▶ **To do**:
1. Return, word for word, the part of the art museum essay from "Clockwise from top" to "more we see it.".
2. Please carry the art museum essay on from its last sentence.
══ Passage provided ══
Lessons from an Art Museum


Clockwise from top left: Dream of Spring, William-Adolphe Bouguereau; Dolly and Rach, John Wesley Hardrick; Bouquet in a Vase, Pierre Auguste Renoir; The Swing, Claude Audran III and Nicole Lancret

One of my favorite things to do is stroll through an art museum. My husband and I recently returned to the Indianapolis Museum of Art, near our home. While there, I thought about these lovely life lessons we can learn from an afternoon at an art museum~

Seek Beauty. An artist’s eye sees beauty everywhere. We don’t need to draw, paint, or sculpt to view the world like an artist. Contemplate the beauty of a flower, a skyscraper, or the human face. Before you bite into an apple, be amazed by its shape, texture, and color. The more we look for beauty, the more we see it.

Discover What You Love. My husband and I have learned we like Impressionism. On our last trip to the museum, he said, “It seems like I’m drawn to paintings of landscapes and you like ones with people in them.” I had never thought about it, but my outdoorsy guy was right. I like knowing that my favorite artist is Pierre-Auguste Renoir and his is Claude Monet. Who is yours?

Appreciate Differing Views. Beauty is in the eye of the beholder. You may walk right past the gallery of abstract art, while another person lingers there for an hour. The sculpture hall may bring tears to your eyes, while your spouse admires the stained glass. Like taste in music, movies, and food, opinions on art are thankfully diverse.

Get Creative. While a visit to the museum might not inspire us to pick up a paintbrush, it can get our creative juices flowing. Write a poem, bake a cake, build a table, plant a garden, play an instrument, fix an engine, or knit a scarf. We were made to create. The word recreation reminds us of this.
═══
══ Dataset extract ══
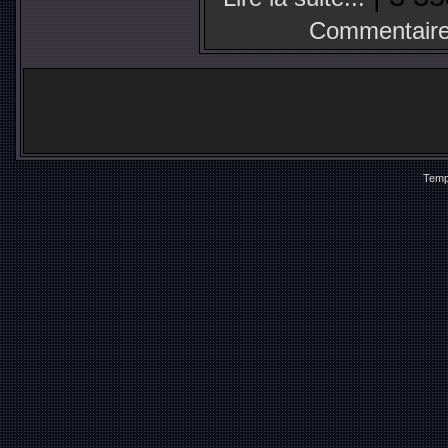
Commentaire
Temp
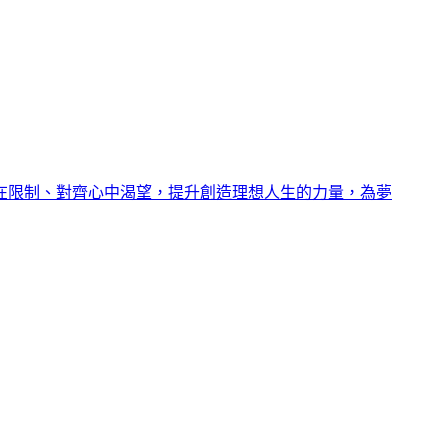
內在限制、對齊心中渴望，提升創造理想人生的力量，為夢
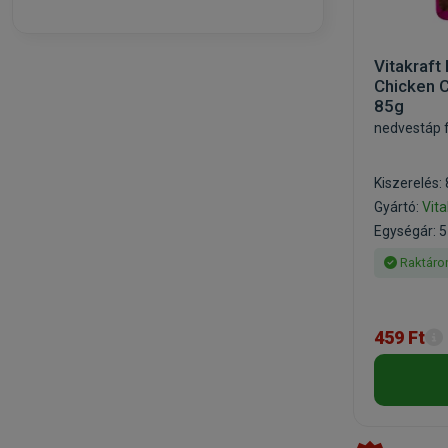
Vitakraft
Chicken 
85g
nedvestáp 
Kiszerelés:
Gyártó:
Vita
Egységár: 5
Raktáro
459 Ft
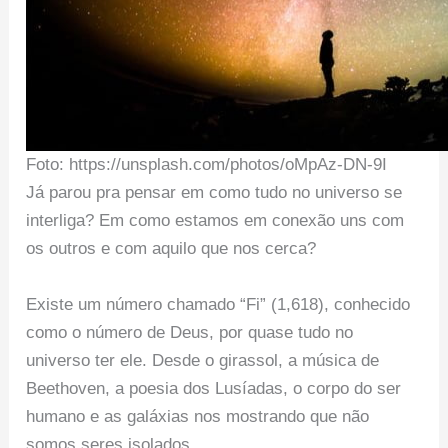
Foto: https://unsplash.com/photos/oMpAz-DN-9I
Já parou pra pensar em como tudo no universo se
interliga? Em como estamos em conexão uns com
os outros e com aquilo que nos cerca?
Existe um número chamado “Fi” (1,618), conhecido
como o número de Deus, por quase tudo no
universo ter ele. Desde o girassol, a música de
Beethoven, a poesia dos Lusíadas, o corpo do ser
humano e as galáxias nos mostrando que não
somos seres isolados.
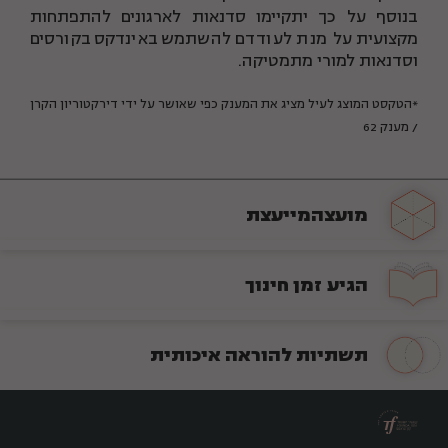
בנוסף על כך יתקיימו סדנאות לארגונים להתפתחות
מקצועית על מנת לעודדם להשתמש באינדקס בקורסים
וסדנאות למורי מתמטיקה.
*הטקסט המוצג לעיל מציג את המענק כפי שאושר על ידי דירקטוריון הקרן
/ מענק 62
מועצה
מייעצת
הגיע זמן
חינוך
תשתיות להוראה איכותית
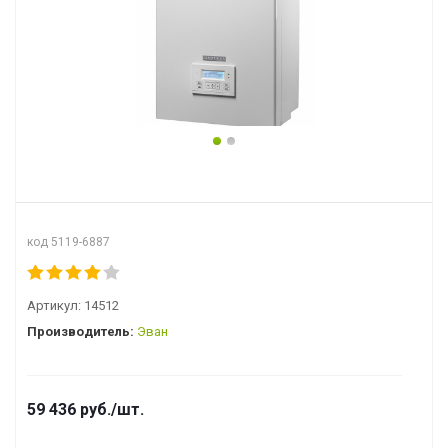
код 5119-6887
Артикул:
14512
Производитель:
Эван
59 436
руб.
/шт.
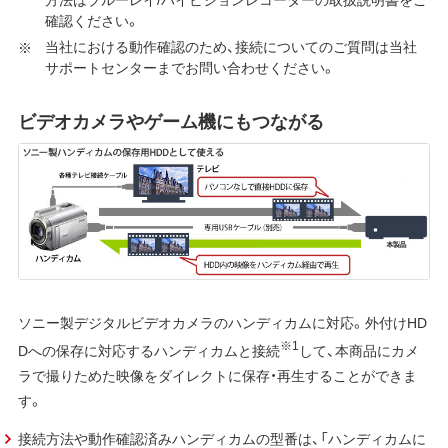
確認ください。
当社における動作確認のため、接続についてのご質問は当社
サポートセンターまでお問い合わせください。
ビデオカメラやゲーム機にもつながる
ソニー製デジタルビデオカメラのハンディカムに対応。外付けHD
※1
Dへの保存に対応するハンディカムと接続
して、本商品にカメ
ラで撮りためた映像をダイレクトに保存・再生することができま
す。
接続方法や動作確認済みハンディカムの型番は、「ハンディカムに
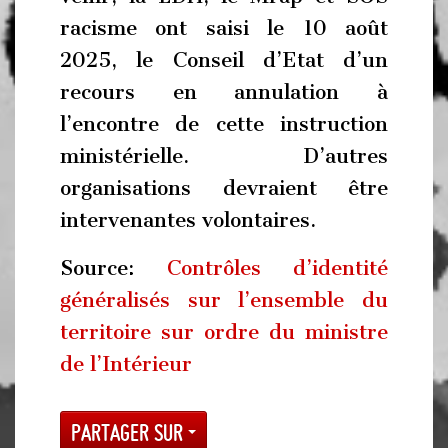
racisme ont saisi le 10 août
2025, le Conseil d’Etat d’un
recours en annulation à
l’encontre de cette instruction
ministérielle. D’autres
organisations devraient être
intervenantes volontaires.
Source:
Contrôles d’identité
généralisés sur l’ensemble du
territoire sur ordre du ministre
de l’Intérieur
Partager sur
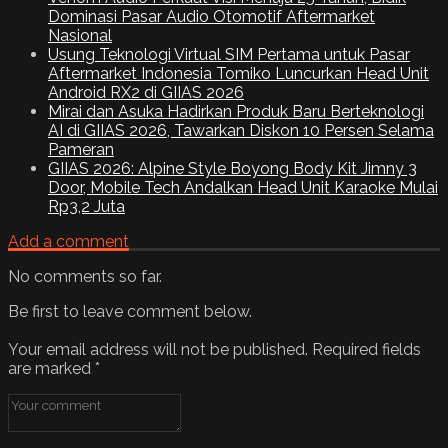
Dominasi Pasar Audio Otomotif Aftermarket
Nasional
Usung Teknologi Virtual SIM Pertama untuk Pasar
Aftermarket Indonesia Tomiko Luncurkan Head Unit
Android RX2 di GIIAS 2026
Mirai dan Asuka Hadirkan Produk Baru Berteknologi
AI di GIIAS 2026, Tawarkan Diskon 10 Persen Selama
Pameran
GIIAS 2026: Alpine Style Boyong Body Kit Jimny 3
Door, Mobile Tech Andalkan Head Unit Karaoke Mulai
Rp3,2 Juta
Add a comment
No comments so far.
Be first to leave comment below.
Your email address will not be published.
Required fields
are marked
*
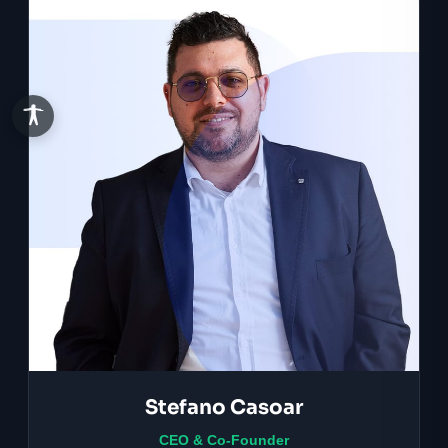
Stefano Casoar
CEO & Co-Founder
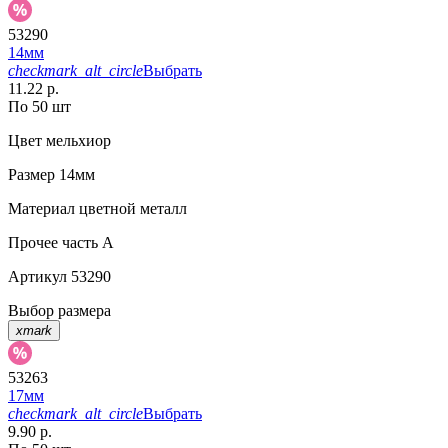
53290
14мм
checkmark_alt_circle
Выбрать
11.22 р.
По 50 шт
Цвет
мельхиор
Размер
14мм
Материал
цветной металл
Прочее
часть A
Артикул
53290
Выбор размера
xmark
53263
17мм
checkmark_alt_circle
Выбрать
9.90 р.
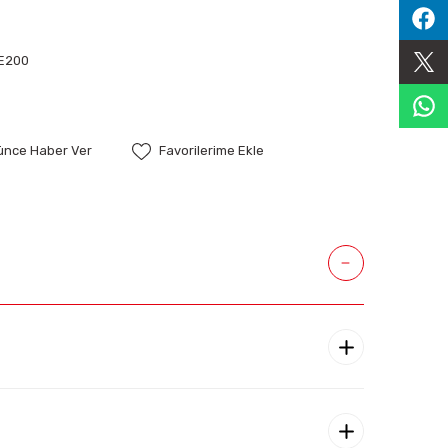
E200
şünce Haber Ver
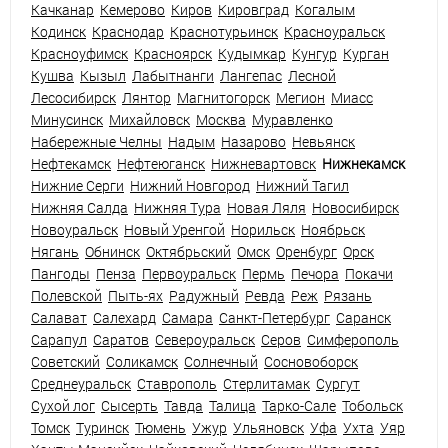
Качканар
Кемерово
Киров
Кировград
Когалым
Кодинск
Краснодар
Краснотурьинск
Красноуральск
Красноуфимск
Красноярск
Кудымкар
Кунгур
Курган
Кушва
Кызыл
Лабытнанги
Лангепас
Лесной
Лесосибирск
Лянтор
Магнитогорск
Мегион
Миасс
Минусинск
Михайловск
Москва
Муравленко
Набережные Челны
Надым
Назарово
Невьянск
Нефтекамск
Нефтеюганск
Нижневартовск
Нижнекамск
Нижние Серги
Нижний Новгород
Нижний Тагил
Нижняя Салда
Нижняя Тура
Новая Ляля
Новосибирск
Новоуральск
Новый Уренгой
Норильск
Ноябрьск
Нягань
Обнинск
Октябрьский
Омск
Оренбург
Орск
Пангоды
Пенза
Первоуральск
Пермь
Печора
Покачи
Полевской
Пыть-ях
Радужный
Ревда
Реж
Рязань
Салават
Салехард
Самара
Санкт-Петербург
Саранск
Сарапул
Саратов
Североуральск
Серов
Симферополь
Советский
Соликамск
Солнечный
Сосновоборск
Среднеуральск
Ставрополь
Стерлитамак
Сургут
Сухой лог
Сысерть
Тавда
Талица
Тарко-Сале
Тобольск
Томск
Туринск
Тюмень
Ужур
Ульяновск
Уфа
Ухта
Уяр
═══
▶ **Set of answers**:
1.
Clockwise from top left: Dream of Spring, William-Adolphe Bouguereau; Dolly and Rach, John Wesley Hardrick; Bouquet in a Vase, Pierre Auguste Renoir; The Swing, Claude Audran III and Nicole Lancret

One of my favorite things to do is stroll through an art museum. My husband and I recently returned to the Indianapolis Museum of Art, near our home. While there, I thought about these lovely life lessons we can learn from an afternoon at an art museum~

Seek Beauty. An artist’s eye sees beauty everywhere. We don’t need to draw, paint, or sculpt to view the world like an artist. Contemplate the beauty of a flower, a skyscraper, or the human face. Before you bite into an apple, be amazed by its shape, texture, and color. The more we look for beauty, the more we see it.

2.
Expand Your Knowledge. We should aspire to be life-long learners. A museum teaches us about art and artists, history and culture, geography and science, and perhaps most importantly, about ourselves and the people who join us.

Life Is Short. Most of the artwork in museums was created by people who are no longer living. It is a gentle reminder that in the grand scheme of things, our time on Earth is but a blip, leading us to think about how we are living and what legacy we will leave behind.

We Have So Much In Common. It’s easy to believe that we are incredibly different than people who lived a thousand years ago or 10,000 miles away. We may even think we are very different than the stranger standing next to us. The collections in an art museum show that people across time and space have sought beauty, meaning, happiness, and love.

Reframe Your Perspective. A museum is a great place to clear your head and gain a fresh attitude. Many great works of art remind us that personal and societal challenges are a part of life’s journey and can be overcome with courage and determination.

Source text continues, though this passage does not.